▸ **EXERCISE 1**: List every newspaper named in the article about Robyn Evans.
▸ **EXERCISE 2**: Pick up the article about Robyn Evans after its final sentence and continue it in the same style.

▸ **SUPPLIED TEXT**:
BEGIN
By: Meghan Hudson, Arts & Life Editor
Robyn Evans, a 1999 Towson alum, was recently nominated for an Author Academy Award in the Religion category. Her book, “One Hope at a Time: The Prisoner of Hope Letters,” was published in 2015, and placed in the top 10.
“I didn’t really plan to write a book,” said Evans. “My father who has since passed away, he always used to tell me that I should write a book and I never really knew what I wanted to write about.”
Since Evans was young, she always had a passion for writing.
“I’ve always loved writing,” said Evans. “There’s never been a time that I remember not loving it. My mom told me I used to make up stories when I was a toddler, so it’s always been there.”
While in college at Towson, Evans interned for the Baltimore Sun, and was a member of The Towerlight.
“I landed my first job the November after I graduated in ‘99 at the Carroll County Times,” said Evans. “I pretty much started out as a feature reporter there, and did a little bit of work with the news desk, but feature [writing] was always more of my love.”
Though she enjoyed working for the Carroll County Times, Evans eventually decided she was ready to move on and explore other types of writing.
“My career has taken me all over with writing,” she said. “I’ve done everything from being a feature reporter to being a technical writer, marketing writer — you name it, I’ve probably done that.”
In 2001, Evans shared that her mother found a book titled “Passing by Samaria” by Sharon Ewell Foster, and encouraged Evans to read it. It was a fiction novel, and according to Evans, she immediately fell in love with it.
“I decided I was going to become a fiction writer,” said Evans.
Deciding to become a fiction writer, however, turned out to be easier said than done. Evans found herself becoming very contemplative about writing her first book.
“I struggled with myself with that, so [the book] just sat for the longest time,” she said. “A friend of mine told me I should really take time to explore that, and not let that go just because it seems hard. It was so much easier to just write stuff for other people.”
Evans ended up moving on from this first attempt at a fiction novel, a project she hopes to finish one day.
Despite fiction writing not going as planned, it seems as though life had a funny way of redirecting Evans.
“This particular book which I placed in the top 10 in the author awards contest with, [“One Hope at a Time: The Prisoner of Hope Letters,”] really started out as a private project,” said Evans. “I had no intention of publishing this. I was going through a difficult season in life just kind of questioning a lot of things and just feeling the state of the world and generally feeling down.”
Evans began writing letters to herself, and shared that after a while of writing herself these letters consistently, she ended up having hundreds.
“One day I was at work and I shared this with my coworker, and she said ‘you know, I think you should compile all of those and do a book,’” said Evans.
END
▸ **STUDY MATERIAL**:
BEGIN
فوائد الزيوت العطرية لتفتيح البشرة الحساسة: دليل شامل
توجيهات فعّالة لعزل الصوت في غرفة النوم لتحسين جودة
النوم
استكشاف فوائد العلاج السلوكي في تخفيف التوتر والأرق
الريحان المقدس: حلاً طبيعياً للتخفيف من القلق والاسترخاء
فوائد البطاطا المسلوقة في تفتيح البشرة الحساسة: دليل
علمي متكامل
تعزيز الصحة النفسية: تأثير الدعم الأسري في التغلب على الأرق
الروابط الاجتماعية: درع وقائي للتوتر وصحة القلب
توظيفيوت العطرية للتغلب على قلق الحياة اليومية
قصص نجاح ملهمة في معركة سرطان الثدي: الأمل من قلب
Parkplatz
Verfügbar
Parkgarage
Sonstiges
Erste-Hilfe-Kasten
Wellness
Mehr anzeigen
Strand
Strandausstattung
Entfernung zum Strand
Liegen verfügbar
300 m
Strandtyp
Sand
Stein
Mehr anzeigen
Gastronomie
END
▸ **WRITTEN REPLY 1**: The Baltimore Sun, The Towerlight, and the Carroll County Times.

▸ **WRITTEN REPLY 2**:
Not yet convinced that publishing her letters was the best idea, Evans set up an email newsletter people could subscribe to. In these emails, Evans wrote subscribers a letter and inspirational messages. Still, continuing to write herself letters, they continued to pile up.
“One day I was doing a book signing for the first book that I ever was published in, which is an anthology, and there was a lady at the book signing who said, ‘This is really a nice project, but when are you going to put out something of your own?’” said Evans. “I asked her to sign up for my email. When I told her what [the emails are] about, she looked at me and said ‘that’s your next book.’”
English major Kayla Wittman, felt encouraged by Evans’ bravery in publishing such a personal story.
“For her to be able to do such deep introspection and then publish her inner thoughts and feelings on a very personal matter is incredible,” said Wittman. “It’s really encouraging, seeing someone from Towson not only doing well in the field that I work in, but also to find the strength within herself to be able to share a piece of herself through her work. I know how difficult that can be but I also know that’s the true strength of a good writer.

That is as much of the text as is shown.